We peobbaly need to take this conversation to another thread so we don't hi-jack the main theme. The work that you're planning to do (and doing) is quite valuable and deserves more attention. I will spend more time on it during the weekend, but I thought of doing a quick exploration into your first set of the subs by running some stats on them. Here are some interesting stats:
(1)
Hallucination: Your de-halluicnation seems to have worked quite well for known phrases. There doesn't seem to be too many of those occuring in the majority of the files:
View attachment 3671696
(2)
Quality: Looking at the characters per seconds (CPS) metric can give an indication of the quality of the timing, or the sub. That can be one way of measuring the quality of a sub. I'd say anything below 10 and higher than 20 might be not optimal.
View attachment 3671723
(3)
Quality: Another metric I looked at was for repetition. One metric can be Type-Token Ratio (TTR).
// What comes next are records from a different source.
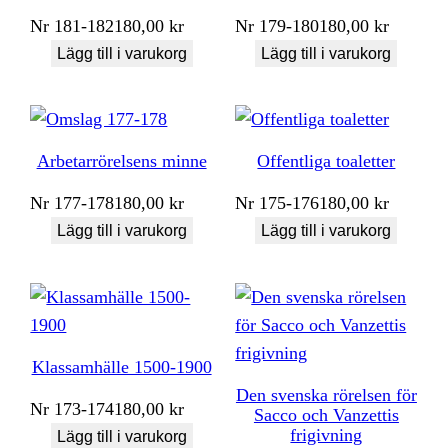
Nr
181-182
180,00
kr
Nr
179-180
180,00
kr
Lägg till i varukorg
Lägg till i varukorg
Arbetarrörelsens minne
Offentliga toaletter
Nr
177-178
180,00
kr
Nr
175-176
180,00
kr
Lägg till i varukorg
Lägg till i varukorg
Klassamhälle 1500-1900
Den svenska rörelsen för
Nr
173-174
180,00
kr
Sacco och Vanzettis
frigivning
Lägg till i varukorg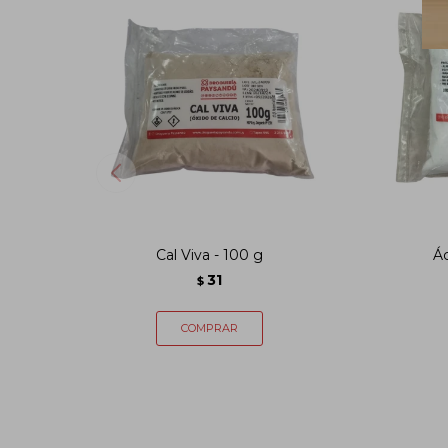
Cal Viva - 100 g
Ác
31
$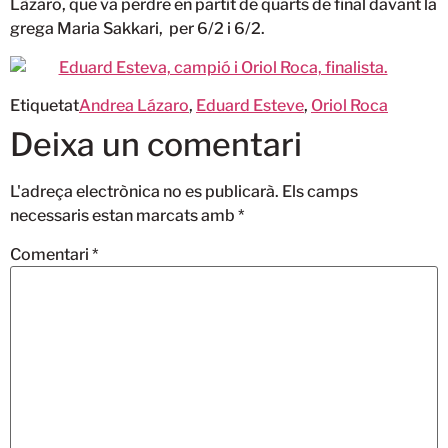
Làzaro, que va perdre en partit de quarts de final davant la
grega Maria Sakkari, per 6/2 i 6/2.
Etiquetat
Andrea Lázaro
,
Eduard Esteve
,
Oriol Roca
Deixa un comentari
L'adreça electrònica no es publicarà.
Els camps
necessaris estan marcats amb
*
Comentari
*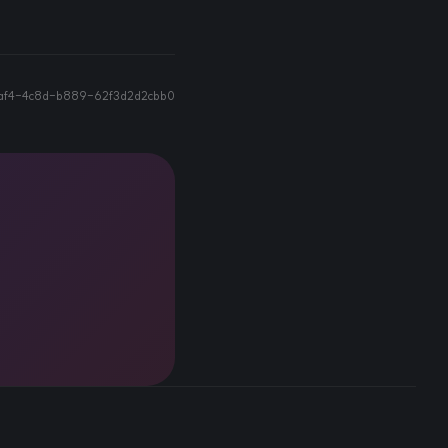
af4-4c8d-b889-62f3d2d2cbb0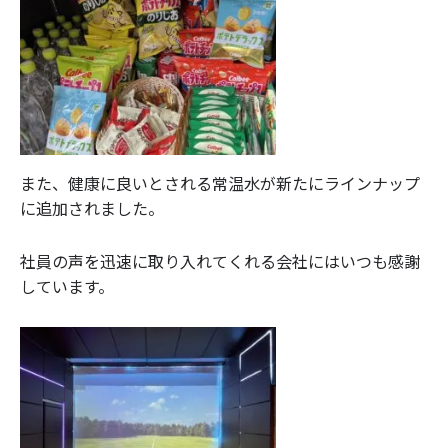
また、健康に良いとされる常温水が新たにラインナップ
に追加されました。
社員の声を迅速に取り入れてくれる会社にはいつも感謝
しています。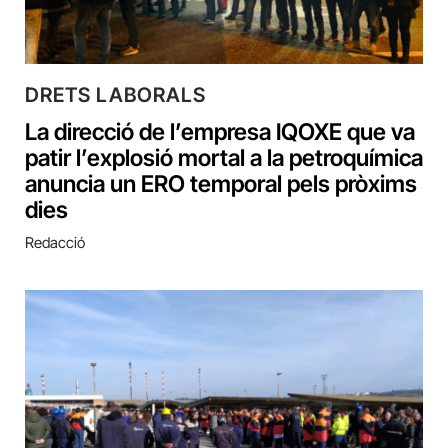
DRETS LABORALS
La direcció de l’empresa IQOXE que va
patir l’explosió mortal a la petroquímica
anuncia un ERO temporal pels pròxims
dies
Redacció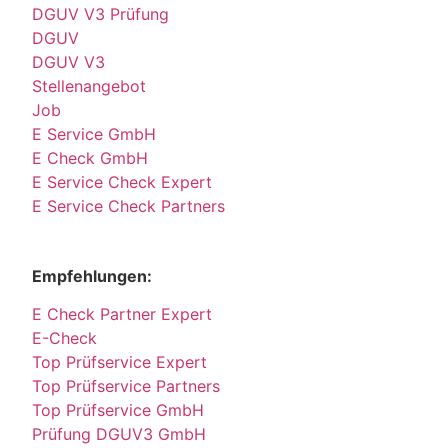
DGUV V3 Prüfung
DGUV
DGUV V3
Stellenangebot
Job
E Service GmbH
E Check GmbH
E Service Check Expert
E Service Check Partners
Empfehlungen:
E Check Partner Expert
E-Check
Top Prüfservice Expert
Top Prüfservice Partners
Top Prüfservice GmbH
Prüfung DGUV3 GmbH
This is a bit difficult metric for JAV (or any porn movie), as the vocabulary is not that vast

However, one doesn't want the TTR to be too close to 0. That can indicate problems in Whisper output like repetition loop.
View attachment 3671724
These are just dumb stats with no knowledge of the genre, or type of movies. So it must be taken with grain of salt. It would be interesting to run the stats for each separate genre or series to see what are the characteristics.